Puis, ses iris lagons se tournèrent en direction d'Astrid qu'elle contempla de bas en haut, un sourcil arqué.
« J'ignore qui tu es, dit-elle sur un ton acerbe, mais j'ai aussi ordre de t'arrêter. Tous les complices de Yume et Fileya sont des traîtres aux yeux de l’Élite, et ce n'est pas une inconnue que fera exception. Alors ? Tu vas aussi nous opposer résistance, ou bien tu feras preuve de plus d'intelligence que ton copain et te rendre sans faire d'histoire ? »
Astrid, qui savait indéniablement que son destin était déjà scellé, leva deux mains en l'air de signe de reddition. Un sourire satisfait étira un instant les lèvres de la jeune femme armée qui lui faisait face.

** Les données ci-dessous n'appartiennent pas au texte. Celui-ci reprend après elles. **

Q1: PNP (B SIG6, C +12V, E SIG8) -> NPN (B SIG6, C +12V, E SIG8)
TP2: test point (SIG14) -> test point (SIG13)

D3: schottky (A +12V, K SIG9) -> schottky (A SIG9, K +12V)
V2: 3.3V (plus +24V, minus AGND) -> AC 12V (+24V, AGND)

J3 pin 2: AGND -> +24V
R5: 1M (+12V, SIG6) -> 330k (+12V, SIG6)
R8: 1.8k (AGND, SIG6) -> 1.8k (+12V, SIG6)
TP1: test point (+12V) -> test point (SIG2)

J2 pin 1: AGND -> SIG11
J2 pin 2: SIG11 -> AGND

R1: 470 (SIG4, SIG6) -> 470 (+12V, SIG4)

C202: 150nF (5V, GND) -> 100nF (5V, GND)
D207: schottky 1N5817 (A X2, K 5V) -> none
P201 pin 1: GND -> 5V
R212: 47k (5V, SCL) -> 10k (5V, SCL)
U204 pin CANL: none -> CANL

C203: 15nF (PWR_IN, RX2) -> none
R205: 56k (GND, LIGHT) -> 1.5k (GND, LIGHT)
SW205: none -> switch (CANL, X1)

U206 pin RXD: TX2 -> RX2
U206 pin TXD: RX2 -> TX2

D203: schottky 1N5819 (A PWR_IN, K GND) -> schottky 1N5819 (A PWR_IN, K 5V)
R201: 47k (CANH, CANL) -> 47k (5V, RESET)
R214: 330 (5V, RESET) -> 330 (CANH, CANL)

« J'aime mieux ça. Sage décision. »
L’Épéiste leva une main au-dessus de sa tête, ordonnant ainsi à ses petits soldats de lier à leur tour les mains de la brune dans son dos, avant qu'elle ne change d'avis et ne se décide finalement à se rebeller. Subitement, le regard de la jeune femme se perdit sur l'étagère derrière l'archère, qu'elle sembla fixer avec intérêt. Sans aucun mot, la femme soldate s'empara de la boîte à musique dorée, qu'elle examina sous toutes ses coutures, les sourcils visiblement froncés de concentration. Puis, avec un relâchement d'épaule, elle finit par ranger la boîte dans sa veste en cuir, avant d'ordonner enfin la levée. Ils repartaient pour de bon jusqu'à Fikternand, emportant avec eux deux magnifiques cadeaux pour Seven. Elle gagnerait rapidement en grade, comme il en était convenu avec son supérieur.